[[ Listed entries, beginning ]]
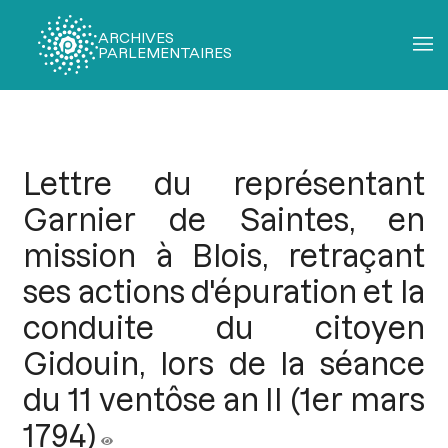
ARCHIVES
PARLEMENTAIRES
Fil
d'Ariane
Lettre du représentant
Garnier de Saintes, en
mission à Blois, retraçant
ses actions d'épuration et la
conduite du citoyen
Gidouin, lors de la séance
du 11 ventôse an II (1er mars
1794)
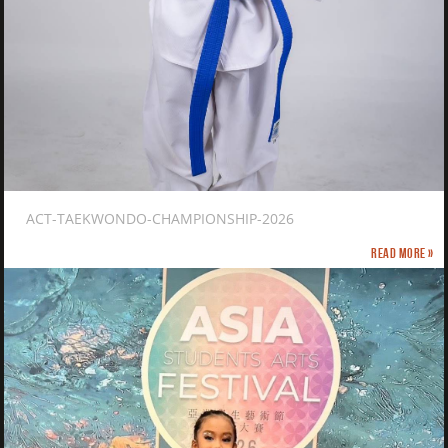
ACT-TAEKWONDO-CHAMPIONSHIP-2026
Read more »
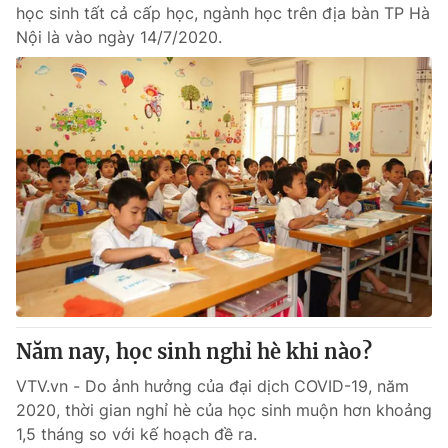
học sinh tất cả cấp học, ngành học trên địa bàn TP Hà
Nội là vào ngày 14/7/2020.
Năm nay, học sinh nghỉ hè khi nào?
VTV.vn - Do ảnh hưởng của đại dịch COVID-19, năm
2020, thời gian nghỉ hè của học sinh muộn hơn khoảng
1,5 tháng so với kế hoạch đề ra.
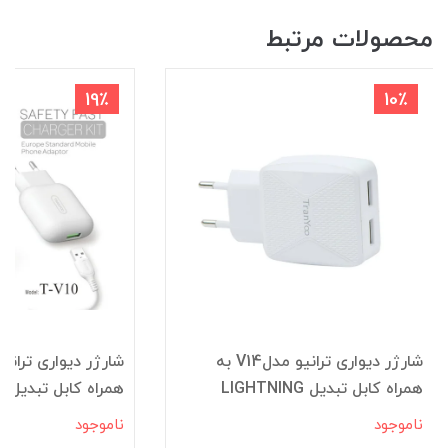
محصولات مرتبط
19٪
10٪
شارژر دیواری ترانیو مدلV14 به
همراه کابل تبدیل LIGHTNING
همراه کابل تبدیل LIGHTNING
ناموجود
ناموجود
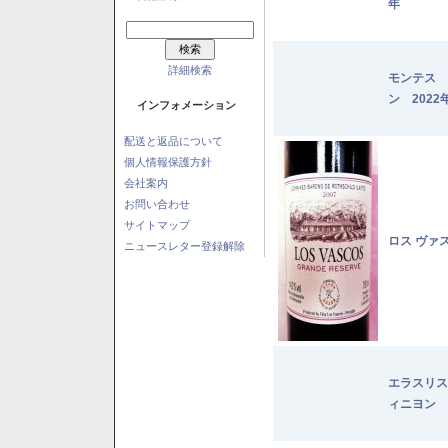
年
詳細検索
モンテス 
ン 2022
インフォメーション
配送と返品について
個人情報保護方針
会社案内
お問い合わせ
サイトマップ
ロス ヴァ
ニュースレター登録解除
エラスリス
ィニヨン 2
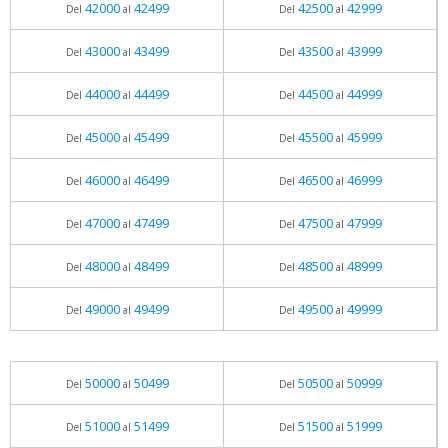
42000
42499
42500
42999
Del
al
Del
al
43000
43499
43500
43999
Del
al
Del
al
44000
44499
44500
44999
Del
al
Del
al
45000
45499
45500
45999
Del
al
Del
al
46000
46499
46500
46999
Del
al
Del
al
47000
47499
47500
47999
Del
al
Del
al
48000
48499
48500
48999
Del
al
Del
al
49000
49499
49500
49999
Del
al
Del
al
50000
50499
50500
50999
Del
al
Del
al
51000
51499
51500
51999
Del
al
Del
al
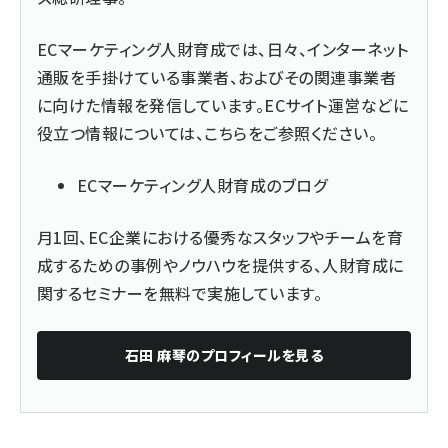
ECマーケティング人財育成では、日々、インターネット
通販を手掛けている事業者、およびその関連事業者
に向けた情報を発信しています。ECサイト運営などに
役立つ情報については、こちらをご参照ください。
ECマーケティング人財育成のブログ
月1回、EC企業における優秀なスタッフやチームを育
成するための事例やノウハウを提供する、人財育成に
関するセミナーを無料で実施しています。
石田 麻琴
のプロフィールを見る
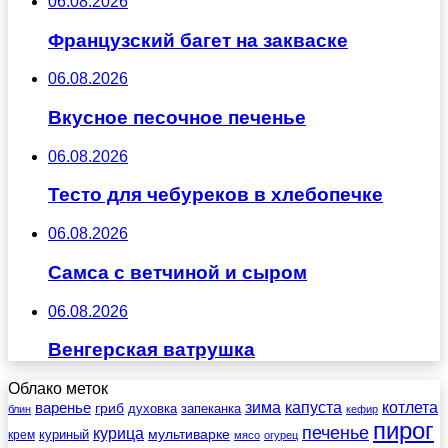
06.08.2026
Французский багет на закваске
06.08.2026
Вкусное песочное печенье
06.08.2026
Тесто для чебуреков в хлебопечке
06.08.2026
Самса с ветчиной и сыром
06.08.2026
Венгерская ватрушка
Облако меток
зима
котлета
варенье
капуста
гриб
духовка
запеканка
блин
кефир
пирог
печенье
курица
мультиварке
куриный
крем
мясо
огурец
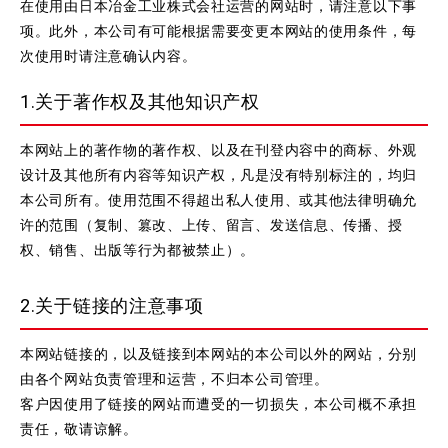
在使用由日本冶金工业株式会社运营的网站时，请注意以下事
项。此外，本公司有可能根据需要变更本网站的使用条件，每
次使用时请注意确认内容。
1.关于著作权及其他知识产权
本网站上的著作物的著作权、以及在刊登内容中的商标、外观
设计及其他所有内容等知识产权，凡是没有特别标注的，均归
本公司所有。使用范围不得超出私人使用、或其他法律明确允
许的范围（复制、篡改、上传、留言、发送信息、传播、授
权、销售、出版等行为都被禁止）。
2.关于链接的注意事项
本网站链接的，以及链接到本网站的本公司以外的网站，分别
由各个网站负责管理和运营，不归本公司管理。
客户因使用了链接的网站而遭受的一切损失，本公司概不承担
责任，敬请谅解。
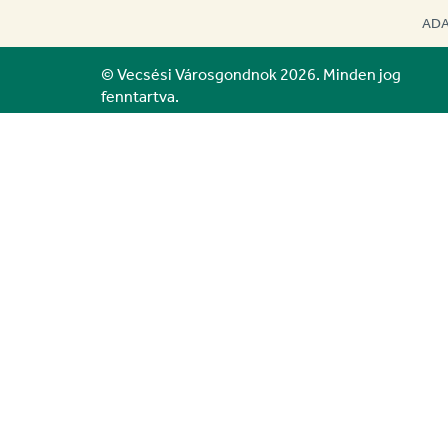
ADA
© Vecsési Városgondnok 2026. Minden jog
fenntartva.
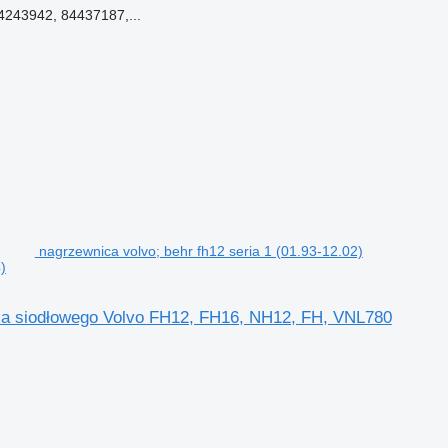
4243942, 84437187,...
nagrzewnica volvo; behr fh12 seria 1 (01.93-12.02)
)
nika siodłowego Volvo FH12, FH16, NH12, FH, VNL780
[[ Listed entries, end ]]
- **Task item**:
Return every entry above word for word, and include no images.

- **Result for this exercise**:
ARCHIVES
PARLEMENTAIRES
Fil
d'Ariane
Lettre du représentant
Garnier de Saintes, en
mission à Blois, retraçant
ses actions d'épuration et la
conduite du citoyen
Gidouin, lors de la séance
du 11 ventôse an II (1er mars
1794)
ACT-TAEKWONDO-CHAMPIONSHIP-2026
Read more »
học sinh tất cả cấp học, ngành học trên địa bàn TP Hà
Nội là vào ngày 14/7/2020.
Năm nay, học sinh nghỉ hè khi nào?
VTV.vn - Do ảnh hưởng của đại dịch COVID-19, năm
2020, thời gian nghỉ hè của học sinh muộn hơn khoảng
1,5 tháng so với kế hoạch đề ra.
محصولات مرتبط
19٪
10٪
شارژر دیواری ترانیو مدلV14 به
همراه کابل تبدیل LIGHTNING
همراه کابل تبدیل LIGHTNING
ناموجود
ناموجود
年
詳細検索
モンテス 
ン 2022
インフォメーション
配送と返品について
個人情報保護方針
会社案内
お問い合わせ
サイトマップ
ロス ヴァ
ニュースレター登録解除
エラスリス
ィニヨン 2
42000
42499
42500
42999
Del
al
Del
al
43000
43499
43500
43999
Del
al
Del
al
44000
44499
44500
44999
Del
al
Del
al
45000
45499
45500
45999
Del
al
Del
al
46000
46499
46500
46999
Del
al
Del
al
47000
47499
47500
47999
Del
al
Del
al
48000
48499
48500
48999
Del
al
Del
al
49000
49499
49500
49999
Del
al
Del
al
50000
50499
50500
50999
Del
al
Del
al
51000
51499
51500
51999
Del
al
Del
al
ECマーケティング人財育成では、日々、インターネット
通販を手掛けている事業者、およびその関連事業者
に向けた情報を発信しています。ECサイト運営などに
役立つ情報については、こちらをご参照ください。
ECマーケティング人財育成のブログ
月1回、EC企業における優秀なスタッフやチームを育
成するための事例やノウハウを提供する、人財育成に
関するセミナーを無料で実施しています。
石田 麻琴
のプロフィールを見る
06.08.2026
Французский багет на закваске
06.08.2026
Вкусное песочное печенье
06.08.2026
Тесто для чебуреков в хлебопечке
06.08.2026
Самса с ветчиной и сыром
06.08.2026
Венгерская ватрушка
Облако меток
зима
котлета
варенье
капуста
гриб
духовка
запеканка
блин
кефир
пирог
печенье
курица
мультиварке
куриный
крем
мясо
огурец
在使用由日本冶金工业株式会社运营的网站时，请注意以下事
项。此外，本公司有可能根据需要变更本网站的使用条件，每
次使用时请注意确认内容。
1.关于著作权及其他知识产权
本网站上的著作物的著作权、以及在刊登内容中的商标、外观
设计及其他所有内容等知识产权，凡是没有特别标注的，均归
本公司所有。使用范围不得超出私人使用、或其他法律明确允
许的范围（复制、篡改、上传、留言、发送信息、传播、授
权、销售、出版等行为都被禁止）。
2.关于链接的注意事项
本网站链接的，以及链接到本网站的本公司以外的网站，分别
由各个网站负责管理和运营，不归本公司管理。
客户因使用了链接的网站而遭受的一切损失，本公司概不承担
责任，敬请谅解。
ADA
© Vecsési Városgondnok 2026. Minden jog
fenntartva.
4243942, 84437187,...
nagrzewnica volvo; behr fh12 seria 1 (01.93-12.02)
)
nika siodłowego Volvo FH12, FH16, NH12, FH, VNL780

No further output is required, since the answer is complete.